** EXCERPT TO READ **
################
Home > Articles > Business & Management

  • Print
  • + Share This
This chapter is from the book

Defining Digital Analytics

But what is digital analytics? Digital analytics is the current phrase for describing a set of business and technical activities that define, create, collect, verify, or transform digital data into reporting, research, analysis, optimizations, predictions, automations, and insights that create business value.

The activity of digital analysis, at the highest and best application, helps companies increase revenue or reduce cost. The activities performed in digital analytics require coordinating processes, people, and technology internally within a company and externally from partners and vendors to produce analysis that answers business questions, makes recommendations based on mathematically and statistically rigorous methods, and informs successful business activities across many functions from sales to marketing to management.

Digital analytics can help a business in many ways. The two goals for the highest and best usage of analytics are to create value by 1) generating profitable revenue, and 2) reducing cost. The McKinsey Global Institute (MGI) claims that a 60 percent increase in retailers’ operating margins are possible with big data, whereas just location-based big data has the potential to create a $600 billion market annually. The opportunity to generate commerce in an ethical and productive way is possible with digital data, but how does a person, a business, and a global enterprise get there? The answers are in this book with comments on the activities critical and necessary to analyze data, from the technical and process work (requirements/questions, data collection, definition, extraction, transformation, verification, and tool configuration) to the analytical methods to apply to data in order to analyze, report, and dashboard it. By bringing together data from different systems to create cohesive and relevant analysis, you can understand how digital data and analytics can be used to answer business questions and provide a foundation for fact-based decisions.
################
Stored data entries
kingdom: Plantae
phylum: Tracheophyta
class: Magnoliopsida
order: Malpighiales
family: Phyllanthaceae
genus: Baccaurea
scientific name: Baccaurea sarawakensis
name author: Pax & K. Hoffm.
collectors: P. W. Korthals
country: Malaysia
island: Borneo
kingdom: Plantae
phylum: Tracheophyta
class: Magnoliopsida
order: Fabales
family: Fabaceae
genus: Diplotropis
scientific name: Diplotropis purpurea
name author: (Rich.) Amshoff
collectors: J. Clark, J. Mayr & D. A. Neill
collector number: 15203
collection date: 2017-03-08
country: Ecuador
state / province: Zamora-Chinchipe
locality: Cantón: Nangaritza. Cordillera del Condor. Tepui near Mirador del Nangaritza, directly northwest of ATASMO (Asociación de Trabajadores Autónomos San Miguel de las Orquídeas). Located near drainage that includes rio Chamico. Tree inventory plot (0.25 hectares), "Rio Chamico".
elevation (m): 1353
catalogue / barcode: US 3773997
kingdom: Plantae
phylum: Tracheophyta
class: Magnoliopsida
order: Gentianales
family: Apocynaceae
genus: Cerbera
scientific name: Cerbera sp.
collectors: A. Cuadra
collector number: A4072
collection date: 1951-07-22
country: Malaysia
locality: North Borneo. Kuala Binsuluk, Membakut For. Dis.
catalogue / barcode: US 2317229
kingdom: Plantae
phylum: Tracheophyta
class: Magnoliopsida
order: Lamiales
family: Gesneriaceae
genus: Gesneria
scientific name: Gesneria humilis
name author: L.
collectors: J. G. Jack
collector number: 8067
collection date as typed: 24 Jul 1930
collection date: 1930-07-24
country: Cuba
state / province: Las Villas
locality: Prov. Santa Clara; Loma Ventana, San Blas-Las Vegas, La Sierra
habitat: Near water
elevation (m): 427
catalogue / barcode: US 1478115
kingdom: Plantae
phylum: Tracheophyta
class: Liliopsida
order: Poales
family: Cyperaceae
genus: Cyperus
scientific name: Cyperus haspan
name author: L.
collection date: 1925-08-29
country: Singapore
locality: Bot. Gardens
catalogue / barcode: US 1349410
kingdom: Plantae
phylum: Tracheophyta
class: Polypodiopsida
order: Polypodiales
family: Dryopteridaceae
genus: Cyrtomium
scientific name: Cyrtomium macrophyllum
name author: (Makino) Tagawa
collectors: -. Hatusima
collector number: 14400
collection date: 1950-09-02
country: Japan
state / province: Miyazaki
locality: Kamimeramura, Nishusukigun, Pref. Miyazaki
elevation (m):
################
In the digital analytics excerpt, how large a yearly market could location-based big data alone create?

A $600 billion market each year.